BELFAST, Maine — The night after first responders discovered Marissa Kennedy’s lifeless body at her home in Stockton Springs, two Maine State Police detectives interviewed her mother for more than two hours at the town office, trying to get to the bottom of what happened.
For much of the time, Sharon Carrillo, who is being tried for the murder of her daughter, was calm, pleasant and conversational, Detective Jason Andrews told the court on Monday afternoon. The audio recording of the session, which was played for the jury, indicated that Carrillo staunchly denied having anything to do with Kennedy’s death — even though she confessed to the crime not long afterward, according to state prosecutors and police affidavits filed in the case.
[Jurors in Sharon Carrillo trial shown photos of the abuse her daughter suffered]
Julio Carrillo, Sharon Carrillo’s estranged husband and Kennedy’s stepfather, has been sentenced to 55 years in prison for his role in the girl’s February 2018 beating death, which state officials said took place over the course of several months. Prosecutors say that Sharon Carrillo is also responsible for her daughter’s murder, but her defense attorneys argue their client is also a victim of Julio Carrillo.

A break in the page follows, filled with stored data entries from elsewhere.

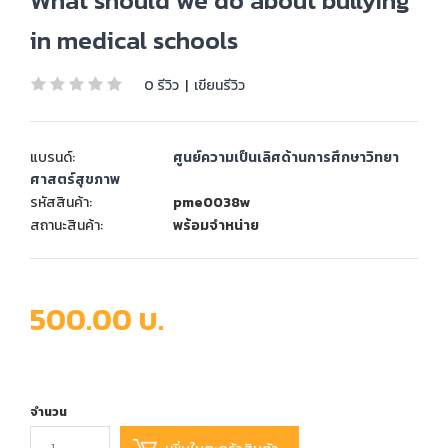
What should we do about bullying
in medical schools
0 รีวิว
|
เขียนรีวิว
แบรนด์:
ศูนย์ความเป็นเลิศด้านการศึกษาวิทยา
ศาสตร์สุขภาพ
รหัสสินค้า:
pme0038w
สถานะสินค้า:
พร้อมจำหน่าย
500.00 บ.
จำนวน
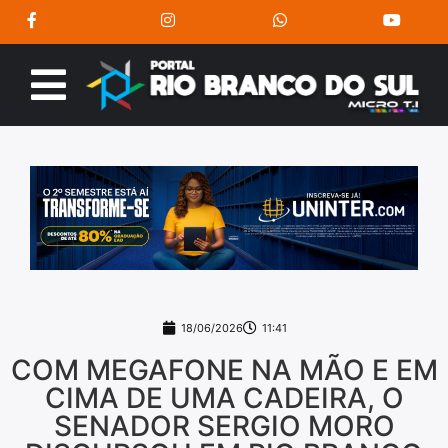
18/06/2026
11:41
COM MEGAFONE NA MÃO E EM
CIMA DE UMA CADEIRA, O
SENADOR SERGIO MORO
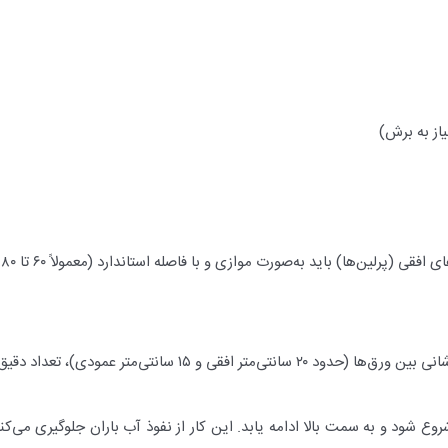
از به برش)
ا
)، تعداد دقیق ورق‌های مورد نیاز را محاسبه کنید.
ع شود و به سمت بالا ادامه یابد. این کار از نفوذ آب باران جلوگیری می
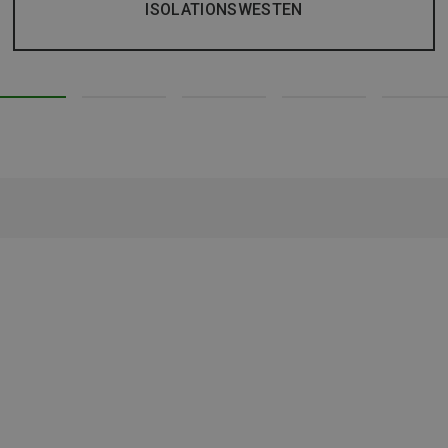
ISOLATIONSWESTEN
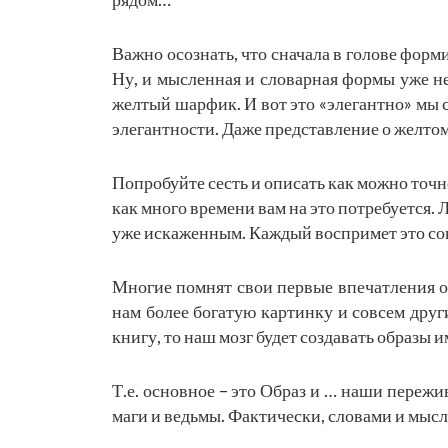
Важно осознать, что сначала в голове фор
Ну, и мысленная и словарная формы уже не 
желтый шарфик. И вот это «элегантно» мы сч
элегантности. Даже представление о желтом
Попробуйте сесть и описать как можно точн
как много времени вам на это потребуется. 
уже искаженным. Каждый воспримет это сог
Многие помнят свои первые впечатления о
нам более богатую картинку и совсем друг
книгу, то наш мозг будет создавать образы 
Т.е. основное – это Образ и … наши пережи
маги и ведьмы. Фактически, словами и мыс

Repeatedly the detectives probed her for information about the types of punishment that had been meted out to Kennedy.
“What did you guys do to try to control her,” a detective asked Sharon Carrillo in the interview. “I’ve run into a lot of really good parents who had a tough time controlling tough kids. There’s only so many tools a parent has at the end of the day.”
Detectives asked if her husband punished Kennedy in ways she did not know about.
But the mother was firm.
“We don’t do any spanking or anything,” Carrillo said at first, though later in the interview she admitted to giving Kennedy a swat or two on occasion. “My husband and I would never hurt our kids like that. We would never take a belt or anything. We would never hurt a kid.”
[Social worker tells court she saw bruises on Marissa Kennedy days before her death]
Sharon Carrillo did share other information with the police. She told them that in her house, she and Kennedy were the ones with hot tempers, while Julio Carrillo was more calm. She said that the source of her own problems was being sexually abused when she was 8, and that she had a good relationship with her husband. She told police that her daughter was a handful and had started to hurt herself when the family lived in Bangor, and that she and her husband often could not figure out what to do with her when she was acting up.
Sometimes the girl — who Sharon Carrillo described as “very bright” and who enjoyed reading the Harry Potter books and who had made the honor roll at the Fairmount School in Bangor — would become uncontrollable and violent, she said.
“She throws chairs across rooms. Throws herself into walls,” Sharon Carrillo said on the audiotape. “She got physical a few times with my husband, punching him and kicking him.”
The day of Kennedy’s death, the girl had been screaming, she told the police — a troubling development to a family that had been put on notice that if they continued to fight noisily, they likely would have to move out. Kennedy went downstairs alone to watch the movie “Despicable Me,” Sharon Carrillo told police, and was down there for a long time. When Julio Carrillo went to check on her, he found her hurt on the basement floor and carried her upstairs, where her mother said she saw Kennedy “bleed through her mouth and nose.”
They called 911, where a dispatcher told them to put her on the floor and start CPR, but took the time to take off her bloody t-shirt and replace it with a fresh one. Sharon Carrillo told the detectives she thought Kennedy might have hurt herself on purpose.
“We didn’t know she was going to go down there and do it,” she said. “If she had told us she felt like going downstairs and harming herself, we would have taken action right away.”
But the detectives — who knew about injuries on Kennedy’s body that looked much older than just that day, including on her stomach and on her knees — were skeptical.
“I’ve never heard of a 10-year-old child injuring herself across the stomach,” one said. “That makes me think it’s generally pretty unlikely that is what happened. I think you have a little more in your brain as to what may have happened than what you told me.”
The trial is expected to continue on Tuesday with more testimony from law enforcement officers and crime scene technicians.